◆ **Extrait du texte**:
# # #

L'Étoile du Nord s'est entretenue avec Pierre Brassard, président de la CSN-Construction depuis 2013, pour mieux comprendre ces différences d'opinions et les enjeux derrière cette réforme.

Selon lui, les mesures pour augmenter la mobilité avantagent les employeurs aux dépens des travailleurs « Ça favorise les grosses entreprises comme Pomerleau, des gros joueurs qui n'embauchent pratiquement que des sous-traitants. » En ce moment, la loi R-20 oblige ces grandes entreprises à embaucher localement, et ils ne peuvent aller chercher de la main-d'œuvre ailleurs que s'il y a une pénurie. Cette mesure est d'une importance capitale pour l'emploi en région éloignée.

Toutefois, avec la loi 51, les employeurs ne seront plus contraints d'employer de la main-d'œuvre locale. « Les sous-traitants vont amener leur main-d'œuvre pour que ça avance. » Ces travailleurs sont plus modelables et moins chers pour ces entreprises, puisqu'ils n'ont pas de sécurité d'emplois. À cause de cela, « ils acceptent souvent de partir travailler à l'extérieur, d'être huit, dix dans la même maison, et d'avoir juste assez d'argent pour être capable de déjeuner et dîner. C'est du gros n'importe quoi quand tu ne payes pas la pension dictée par les conventions collectives. »

Il explique que les contrats de dizaines de millions de dollars du gouvernement ne peuvent généralement pas être effectués par les petits sous-traitants ou les entrepreneurs généraux de région. « C'est les gros joueurs de Montréal et de Québec qui prennent ces contrats-là. De toute façon, ce sont les amis du parti. Pomerleau, c'est un ami du parti. On le voit qui reçoit les gros contrats! Regarde qui a reçu la majeure partie des CHSLD que le gouvernement a mis en chantier depuis deux ou trois dernières années. C'est Pomerleau. »

De leur côté, les associations d'employeurs en demandent encore plus. « On entend Houlle, » faisant référence à Guillaume Houlle de l'association de la construction du Québec, « dans les médias dire 'Nous autres, ce n'est pas assez, la mobilité proposée par le ministre du Travail. Ça en prend davantage. En plus, il ne faudrait pas avoir besoin de payer quand on amène notre monde à l'extérieur, parce qu'on les fait vivre.' Ça, ça risque de vider les bassins régionaux de main-d'œuvre. »

Brassard dénonce aussi l'imposition aux travailleurs d'une plus grande polyvalence dans les tâches. « On essaie de trouver un remède général pour un bobo particulier. Ils veulent que tout le monde puisse faire n'importe quoi. Quand t'as étudié pendant deux ans pour apprendre un métier, t'as pas étudié pour apprendre trois métiers en même temps. »

Selon lui, cela risquerait d'aggraver la pénurie de main-d'œuvre. « Ça va créer des abandons. Il va y avoir des apprentis qui vont dire, 'J'ai pas été à l'école deux ans pour me beurrer de peinture, ou pour monter des maisons, monter des appartements. J'ai pas étudié pour être plâtrier, puis mon boss me fait faire du plâtrage. Ça me tentera pas de le faire. Il va me forcer à le faire ou il va me mettre à pied.' Ça va générer des fausses mises à pied. »

# # #

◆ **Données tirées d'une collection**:
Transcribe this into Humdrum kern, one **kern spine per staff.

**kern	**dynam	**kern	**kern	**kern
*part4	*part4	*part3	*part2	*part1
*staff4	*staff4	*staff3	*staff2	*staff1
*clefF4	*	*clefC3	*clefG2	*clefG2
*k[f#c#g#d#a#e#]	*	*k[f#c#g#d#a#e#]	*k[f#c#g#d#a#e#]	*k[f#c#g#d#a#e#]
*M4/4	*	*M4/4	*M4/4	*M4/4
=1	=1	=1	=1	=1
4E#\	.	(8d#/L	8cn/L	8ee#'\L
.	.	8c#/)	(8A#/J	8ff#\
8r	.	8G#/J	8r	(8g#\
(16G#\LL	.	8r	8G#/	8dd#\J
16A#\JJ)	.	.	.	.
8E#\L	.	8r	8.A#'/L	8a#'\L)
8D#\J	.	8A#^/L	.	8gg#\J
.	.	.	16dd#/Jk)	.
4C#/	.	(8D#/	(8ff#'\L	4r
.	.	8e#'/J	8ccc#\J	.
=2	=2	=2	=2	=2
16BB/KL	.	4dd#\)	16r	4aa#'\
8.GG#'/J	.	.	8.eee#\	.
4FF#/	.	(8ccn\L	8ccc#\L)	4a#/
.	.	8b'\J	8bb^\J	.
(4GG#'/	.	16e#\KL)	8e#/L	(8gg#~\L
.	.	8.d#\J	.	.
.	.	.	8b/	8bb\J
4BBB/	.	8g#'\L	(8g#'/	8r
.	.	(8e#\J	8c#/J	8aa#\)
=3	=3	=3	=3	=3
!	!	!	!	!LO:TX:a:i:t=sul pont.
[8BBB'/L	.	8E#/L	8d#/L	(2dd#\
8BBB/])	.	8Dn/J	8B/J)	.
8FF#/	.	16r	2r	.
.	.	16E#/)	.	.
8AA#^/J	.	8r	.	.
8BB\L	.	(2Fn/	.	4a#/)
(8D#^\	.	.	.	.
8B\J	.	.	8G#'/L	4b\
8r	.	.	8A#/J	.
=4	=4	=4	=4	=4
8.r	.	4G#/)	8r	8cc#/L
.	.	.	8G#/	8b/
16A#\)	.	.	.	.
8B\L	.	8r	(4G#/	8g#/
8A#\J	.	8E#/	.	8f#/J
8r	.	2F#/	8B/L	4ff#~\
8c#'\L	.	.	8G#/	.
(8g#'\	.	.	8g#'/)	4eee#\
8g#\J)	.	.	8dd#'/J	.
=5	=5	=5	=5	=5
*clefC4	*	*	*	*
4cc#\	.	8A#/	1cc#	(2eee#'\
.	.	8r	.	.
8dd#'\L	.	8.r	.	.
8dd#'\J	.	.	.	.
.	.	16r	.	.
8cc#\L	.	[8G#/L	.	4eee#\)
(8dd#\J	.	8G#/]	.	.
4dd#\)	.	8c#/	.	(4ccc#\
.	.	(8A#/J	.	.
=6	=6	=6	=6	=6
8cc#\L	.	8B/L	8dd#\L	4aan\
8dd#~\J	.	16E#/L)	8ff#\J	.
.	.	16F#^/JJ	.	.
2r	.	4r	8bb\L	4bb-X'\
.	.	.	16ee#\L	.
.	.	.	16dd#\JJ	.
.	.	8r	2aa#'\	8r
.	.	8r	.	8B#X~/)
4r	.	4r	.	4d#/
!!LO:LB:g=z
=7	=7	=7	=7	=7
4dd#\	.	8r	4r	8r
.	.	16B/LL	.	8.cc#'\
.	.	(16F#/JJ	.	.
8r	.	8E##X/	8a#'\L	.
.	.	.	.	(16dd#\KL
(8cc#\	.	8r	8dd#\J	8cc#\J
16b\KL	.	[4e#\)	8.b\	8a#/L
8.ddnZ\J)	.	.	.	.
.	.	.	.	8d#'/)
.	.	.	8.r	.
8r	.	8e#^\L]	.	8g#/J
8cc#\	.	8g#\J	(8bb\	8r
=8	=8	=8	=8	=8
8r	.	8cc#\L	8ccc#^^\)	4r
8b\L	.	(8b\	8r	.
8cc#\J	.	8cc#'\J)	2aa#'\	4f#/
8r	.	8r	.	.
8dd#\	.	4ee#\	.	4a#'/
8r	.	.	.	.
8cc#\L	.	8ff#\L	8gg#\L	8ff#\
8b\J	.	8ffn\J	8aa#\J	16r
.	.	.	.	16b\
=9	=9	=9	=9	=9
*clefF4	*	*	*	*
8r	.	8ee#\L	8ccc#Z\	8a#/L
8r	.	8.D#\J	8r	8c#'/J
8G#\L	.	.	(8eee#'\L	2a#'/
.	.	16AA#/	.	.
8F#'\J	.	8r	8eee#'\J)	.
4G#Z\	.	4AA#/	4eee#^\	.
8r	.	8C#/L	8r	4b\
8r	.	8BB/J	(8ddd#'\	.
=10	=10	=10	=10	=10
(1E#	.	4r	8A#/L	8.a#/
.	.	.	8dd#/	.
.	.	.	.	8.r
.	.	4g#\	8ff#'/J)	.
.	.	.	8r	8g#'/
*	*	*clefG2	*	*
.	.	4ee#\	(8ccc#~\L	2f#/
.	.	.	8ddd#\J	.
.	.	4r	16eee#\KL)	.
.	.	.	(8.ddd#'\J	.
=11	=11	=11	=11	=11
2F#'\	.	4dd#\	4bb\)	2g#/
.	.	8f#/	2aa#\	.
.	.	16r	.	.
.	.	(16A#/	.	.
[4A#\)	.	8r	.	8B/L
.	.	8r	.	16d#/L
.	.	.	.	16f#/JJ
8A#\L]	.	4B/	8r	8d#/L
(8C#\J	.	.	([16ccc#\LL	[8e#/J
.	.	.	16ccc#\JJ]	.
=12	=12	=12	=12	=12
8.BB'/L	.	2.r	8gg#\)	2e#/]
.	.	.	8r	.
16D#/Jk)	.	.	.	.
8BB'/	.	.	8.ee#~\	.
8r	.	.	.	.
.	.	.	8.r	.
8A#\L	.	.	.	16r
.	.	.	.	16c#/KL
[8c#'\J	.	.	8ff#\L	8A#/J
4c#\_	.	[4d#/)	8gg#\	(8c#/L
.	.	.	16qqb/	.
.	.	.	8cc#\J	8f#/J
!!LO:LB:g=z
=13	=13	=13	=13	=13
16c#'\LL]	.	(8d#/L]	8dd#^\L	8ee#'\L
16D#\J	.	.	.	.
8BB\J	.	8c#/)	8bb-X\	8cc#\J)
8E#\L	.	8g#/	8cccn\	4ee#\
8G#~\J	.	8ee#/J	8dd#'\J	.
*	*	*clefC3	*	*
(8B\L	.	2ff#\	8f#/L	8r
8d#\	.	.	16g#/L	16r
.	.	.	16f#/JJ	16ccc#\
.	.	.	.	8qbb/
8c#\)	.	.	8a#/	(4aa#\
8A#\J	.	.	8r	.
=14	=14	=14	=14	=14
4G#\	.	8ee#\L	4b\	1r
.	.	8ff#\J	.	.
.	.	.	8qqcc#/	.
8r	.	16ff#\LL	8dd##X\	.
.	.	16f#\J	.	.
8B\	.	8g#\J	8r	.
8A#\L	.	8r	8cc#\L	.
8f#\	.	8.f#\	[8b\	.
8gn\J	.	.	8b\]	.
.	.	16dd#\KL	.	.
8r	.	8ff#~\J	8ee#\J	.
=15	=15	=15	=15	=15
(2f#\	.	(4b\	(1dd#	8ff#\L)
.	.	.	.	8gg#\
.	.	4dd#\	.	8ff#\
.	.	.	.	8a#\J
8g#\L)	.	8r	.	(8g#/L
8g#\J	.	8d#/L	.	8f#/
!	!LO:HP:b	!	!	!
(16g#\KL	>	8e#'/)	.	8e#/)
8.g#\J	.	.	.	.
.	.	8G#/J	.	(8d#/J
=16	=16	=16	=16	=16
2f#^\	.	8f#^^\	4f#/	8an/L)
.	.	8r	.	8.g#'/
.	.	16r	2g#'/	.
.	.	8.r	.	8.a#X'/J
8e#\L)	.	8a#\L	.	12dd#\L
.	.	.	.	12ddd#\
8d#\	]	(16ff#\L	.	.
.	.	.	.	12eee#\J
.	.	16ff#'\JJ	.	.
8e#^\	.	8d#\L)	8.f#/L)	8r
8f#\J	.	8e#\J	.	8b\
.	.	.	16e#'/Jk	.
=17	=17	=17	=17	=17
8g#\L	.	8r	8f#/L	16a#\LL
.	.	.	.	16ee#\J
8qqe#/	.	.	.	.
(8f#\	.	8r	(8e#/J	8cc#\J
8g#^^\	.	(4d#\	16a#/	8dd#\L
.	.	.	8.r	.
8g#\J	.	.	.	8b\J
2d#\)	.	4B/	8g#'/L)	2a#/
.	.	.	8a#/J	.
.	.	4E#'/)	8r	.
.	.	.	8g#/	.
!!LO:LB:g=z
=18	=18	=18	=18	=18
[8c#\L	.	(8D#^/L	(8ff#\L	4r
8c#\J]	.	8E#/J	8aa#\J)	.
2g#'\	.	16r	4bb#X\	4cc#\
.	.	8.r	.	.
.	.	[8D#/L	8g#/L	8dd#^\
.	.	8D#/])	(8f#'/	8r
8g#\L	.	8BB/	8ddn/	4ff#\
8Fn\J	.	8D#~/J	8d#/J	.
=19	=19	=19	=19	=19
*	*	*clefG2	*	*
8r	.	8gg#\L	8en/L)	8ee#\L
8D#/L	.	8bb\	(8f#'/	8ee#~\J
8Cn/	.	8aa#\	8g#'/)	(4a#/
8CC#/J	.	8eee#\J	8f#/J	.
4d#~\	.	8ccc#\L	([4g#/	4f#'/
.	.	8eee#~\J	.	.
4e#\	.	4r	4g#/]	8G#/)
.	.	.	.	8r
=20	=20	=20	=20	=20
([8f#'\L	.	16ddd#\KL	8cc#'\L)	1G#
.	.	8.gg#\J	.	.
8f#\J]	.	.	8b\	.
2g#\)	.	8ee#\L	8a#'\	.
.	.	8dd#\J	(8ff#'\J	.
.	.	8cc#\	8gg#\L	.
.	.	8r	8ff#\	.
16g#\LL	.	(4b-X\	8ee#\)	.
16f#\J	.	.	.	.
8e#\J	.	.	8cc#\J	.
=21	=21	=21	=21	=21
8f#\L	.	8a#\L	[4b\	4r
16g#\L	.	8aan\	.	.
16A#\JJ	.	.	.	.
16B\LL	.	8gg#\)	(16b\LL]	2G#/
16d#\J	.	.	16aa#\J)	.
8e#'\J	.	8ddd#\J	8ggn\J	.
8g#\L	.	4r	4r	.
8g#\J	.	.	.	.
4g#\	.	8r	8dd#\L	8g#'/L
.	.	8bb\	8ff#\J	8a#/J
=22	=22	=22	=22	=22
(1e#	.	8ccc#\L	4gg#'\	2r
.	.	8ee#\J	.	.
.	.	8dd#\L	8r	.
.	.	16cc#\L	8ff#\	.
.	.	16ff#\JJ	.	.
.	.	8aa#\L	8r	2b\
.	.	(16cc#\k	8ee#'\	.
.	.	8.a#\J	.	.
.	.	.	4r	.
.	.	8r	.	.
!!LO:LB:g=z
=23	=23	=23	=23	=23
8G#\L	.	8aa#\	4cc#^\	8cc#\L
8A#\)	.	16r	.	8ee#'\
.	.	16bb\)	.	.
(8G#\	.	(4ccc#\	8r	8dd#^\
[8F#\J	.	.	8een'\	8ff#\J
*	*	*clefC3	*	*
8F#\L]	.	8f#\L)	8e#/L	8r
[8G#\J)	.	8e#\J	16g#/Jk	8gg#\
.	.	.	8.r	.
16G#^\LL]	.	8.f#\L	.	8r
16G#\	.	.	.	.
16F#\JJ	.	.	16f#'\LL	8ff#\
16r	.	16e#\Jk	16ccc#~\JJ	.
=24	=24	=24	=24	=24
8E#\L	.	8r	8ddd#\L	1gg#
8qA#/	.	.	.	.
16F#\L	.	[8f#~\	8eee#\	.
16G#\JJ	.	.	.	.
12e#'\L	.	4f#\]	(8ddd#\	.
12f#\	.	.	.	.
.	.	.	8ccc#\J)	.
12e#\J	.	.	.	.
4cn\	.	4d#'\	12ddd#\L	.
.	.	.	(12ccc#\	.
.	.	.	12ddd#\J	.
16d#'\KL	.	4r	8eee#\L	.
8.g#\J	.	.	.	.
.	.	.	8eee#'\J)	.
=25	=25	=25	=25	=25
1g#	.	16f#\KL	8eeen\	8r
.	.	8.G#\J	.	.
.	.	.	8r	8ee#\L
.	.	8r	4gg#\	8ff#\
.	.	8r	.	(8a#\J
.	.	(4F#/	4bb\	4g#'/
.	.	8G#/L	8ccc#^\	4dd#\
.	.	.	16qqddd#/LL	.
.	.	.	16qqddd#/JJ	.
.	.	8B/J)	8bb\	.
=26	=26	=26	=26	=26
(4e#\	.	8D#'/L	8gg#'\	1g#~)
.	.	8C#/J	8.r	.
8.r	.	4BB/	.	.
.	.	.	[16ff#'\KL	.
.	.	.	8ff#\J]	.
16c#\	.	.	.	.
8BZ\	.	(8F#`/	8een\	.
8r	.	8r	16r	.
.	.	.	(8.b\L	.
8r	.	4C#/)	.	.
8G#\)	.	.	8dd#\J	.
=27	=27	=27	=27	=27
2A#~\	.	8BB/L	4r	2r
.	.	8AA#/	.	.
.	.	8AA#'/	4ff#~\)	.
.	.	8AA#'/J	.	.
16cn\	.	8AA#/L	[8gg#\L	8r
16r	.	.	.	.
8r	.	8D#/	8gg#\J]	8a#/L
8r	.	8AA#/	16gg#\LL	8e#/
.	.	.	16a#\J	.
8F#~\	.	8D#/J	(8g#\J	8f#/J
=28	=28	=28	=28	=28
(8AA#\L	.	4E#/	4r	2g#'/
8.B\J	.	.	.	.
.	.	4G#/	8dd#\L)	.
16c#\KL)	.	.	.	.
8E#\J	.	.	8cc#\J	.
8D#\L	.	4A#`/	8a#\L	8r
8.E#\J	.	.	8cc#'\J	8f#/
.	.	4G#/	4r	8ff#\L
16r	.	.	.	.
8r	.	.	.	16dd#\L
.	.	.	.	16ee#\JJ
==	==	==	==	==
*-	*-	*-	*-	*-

# # #

◆ **Exercice court**:
Reproduisez le passage de l'entrevue sur la loi 51 situé entre "L'Étoile du Nord" et "derrière cette réforme.", bornes incluses. Ces enregistrements forment un matériau distinct, sans lien avec le texte.

◆ **Exercice corrigé**:
L'Étoile du Nord s'est entretenue avec Pierre Brassard, président de la CSN-Construction depuis 2013, pour mieux comprendre ces différences d'opinions et les enjeux derrière cette réforme.